**Supplied text**:
OK So i have this code in Python that Im importing from a csv file the problem is that there are columns in that csv file that aren't basic numbers. There is one column that is text in the format "INT, EXT" and there is a column that is in o'clock format from "0:00 to 11:59" format. I have a third column as a normal number distance in "00.00" format.
My question is how do I go about plotting distance vs o'clock and then basing whether one is INT or EXT changing the colors of the dots for the scatterplot.
My first problem is having how to make the program read oclock format. and text formats from a csv.
Any ideas or suggestions? Thanks in advance
Here is a sample of the CSV im trying to import
ML INT .10 534.15 0:00
ML EXT .25 654.23 3:00
ML INT .35 743.12 6:30
I want to plot the 4th column as the x axis and the 5th column as the y axis I also want to color code the scatter plot dots red or blue depending if one is INT or EXT
Here is a sample of the code i have so far
import matplotlib.pyplot as plt
from matplotlib import style
import numpy as np
style.use('ggplot')
a,b,c,d = np.loadtxt('numbers.csv',
unpack = True,
delimiter = ',')
plt.scatter(a,b)
plt.title('Charts')
plt.ylabel('Y Axis')
plt.xlabel('X Axis')
plt.show()
Reading in from your example csv using pandas:
import pandas as pd
import matplotlib.pyplot as plt
import datetime
data = pd.read_csv('data.csv', sep='\t', header=None)
print data
prints:
0 1 2 3 4
0 ML INT 0.10 534.15 0:00
1 ML EXT 0.25 654.23 3:00
2 ML INT 0.35 743.12 6:30
Then separate the 'INT' from the 'EXT':
ints = data[data[1]=='INT']
exts = data[data[1]=='EXT']
change them to datetime and grab the distances:
int_times = [datetime.datetime.time(datetime.datetime.strptime(t, '%H:%M')) for t in ints[4]]
ext_times = [datetime.datetime.time(datetime.datetime.strptime(t, '%H:%M')) for t in exts[4]]
int_dist = [d for d in ints[3]]
ext_dist = [d for d in exts[3]]
then plot a scatter plot for 'INT' and 'EXT' each:
fig, ax = plt.subplots()
ax.scatter(int_dist, int_times, c='orange', s=150)
ax.scatter(ext_dist, ext_times, c='black', s=150)
plt.legend(['INT', 'EXT'], loc=4)
plt.xlabel('Distance')
plt.show()

**Brief**:
Reproduce, word for word, the stretch of the thread on plotting CSV data from "OK So i have" through "for the scatterplot.". The entries are independent material with no connection to the thread on plotting CSV data.

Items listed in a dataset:
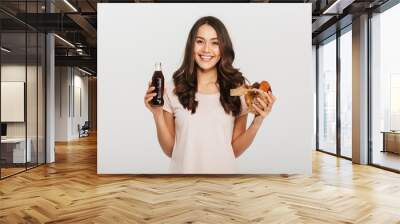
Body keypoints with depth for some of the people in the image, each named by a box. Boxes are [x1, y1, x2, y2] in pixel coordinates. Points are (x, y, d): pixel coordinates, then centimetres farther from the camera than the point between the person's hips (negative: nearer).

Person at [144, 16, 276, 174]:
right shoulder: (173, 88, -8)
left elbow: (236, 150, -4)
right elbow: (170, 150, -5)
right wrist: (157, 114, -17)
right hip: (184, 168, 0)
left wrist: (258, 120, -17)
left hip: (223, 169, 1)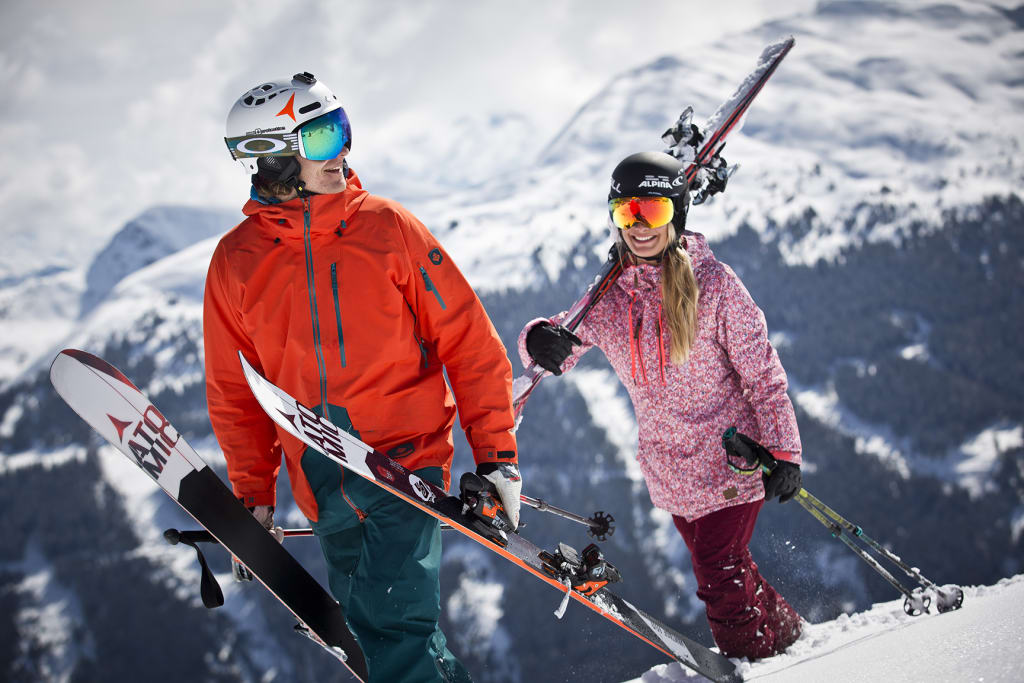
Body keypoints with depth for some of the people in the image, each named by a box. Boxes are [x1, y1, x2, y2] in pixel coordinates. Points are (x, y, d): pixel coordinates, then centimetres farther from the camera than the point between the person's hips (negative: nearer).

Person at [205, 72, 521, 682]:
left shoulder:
--
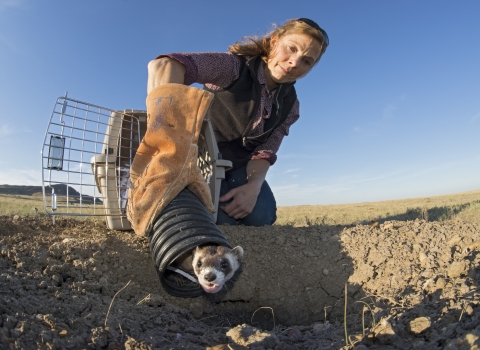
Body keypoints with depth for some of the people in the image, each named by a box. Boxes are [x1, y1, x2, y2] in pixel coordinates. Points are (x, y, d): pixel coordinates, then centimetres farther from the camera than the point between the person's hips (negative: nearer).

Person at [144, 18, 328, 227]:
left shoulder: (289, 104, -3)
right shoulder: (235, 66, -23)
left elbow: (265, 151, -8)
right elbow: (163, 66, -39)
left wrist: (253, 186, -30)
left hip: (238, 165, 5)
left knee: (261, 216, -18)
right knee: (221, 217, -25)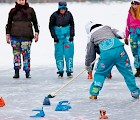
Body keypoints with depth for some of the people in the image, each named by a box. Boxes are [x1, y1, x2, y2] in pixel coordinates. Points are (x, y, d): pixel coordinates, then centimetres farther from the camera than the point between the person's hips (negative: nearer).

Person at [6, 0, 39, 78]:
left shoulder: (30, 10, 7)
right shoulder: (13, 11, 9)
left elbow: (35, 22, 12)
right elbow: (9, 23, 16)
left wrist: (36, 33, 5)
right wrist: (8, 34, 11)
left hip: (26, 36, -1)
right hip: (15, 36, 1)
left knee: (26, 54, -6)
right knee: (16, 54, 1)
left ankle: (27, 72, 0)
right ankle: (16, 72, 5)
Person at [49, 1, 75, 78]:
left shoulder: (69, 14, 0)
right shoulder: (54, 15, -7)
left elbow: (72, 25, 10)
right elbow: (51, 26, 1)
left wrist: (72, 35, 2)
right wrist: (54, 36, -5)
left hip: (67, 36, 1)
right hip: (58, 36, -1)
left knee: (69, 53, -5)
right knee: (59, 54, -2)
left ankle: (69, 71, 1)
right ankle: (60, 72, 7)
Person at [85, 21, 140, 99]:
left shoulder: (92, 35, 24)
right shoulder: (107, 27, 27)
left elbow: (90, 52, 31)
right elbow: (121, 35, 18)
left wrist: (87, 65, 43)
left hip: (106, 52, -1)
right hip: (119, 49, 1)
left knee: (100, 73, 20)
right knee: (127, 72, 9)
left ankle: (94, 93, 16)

**Solution for this problem**:
OK So i have this code in Python that Im importing from a csv file the problem is that there are columns in that csv file that aren't basic numbers. There is one column that is text in the format "INT, EXT" and there is a column that is in o'clock format from "0:00 to 11:59" format. I have a third column as a normal number distance in "00.00" format.
My question is how do I go about plotting distance vs o'clock and then basing whether one is INT or EXT changing the colors of the dots for the scatterplot.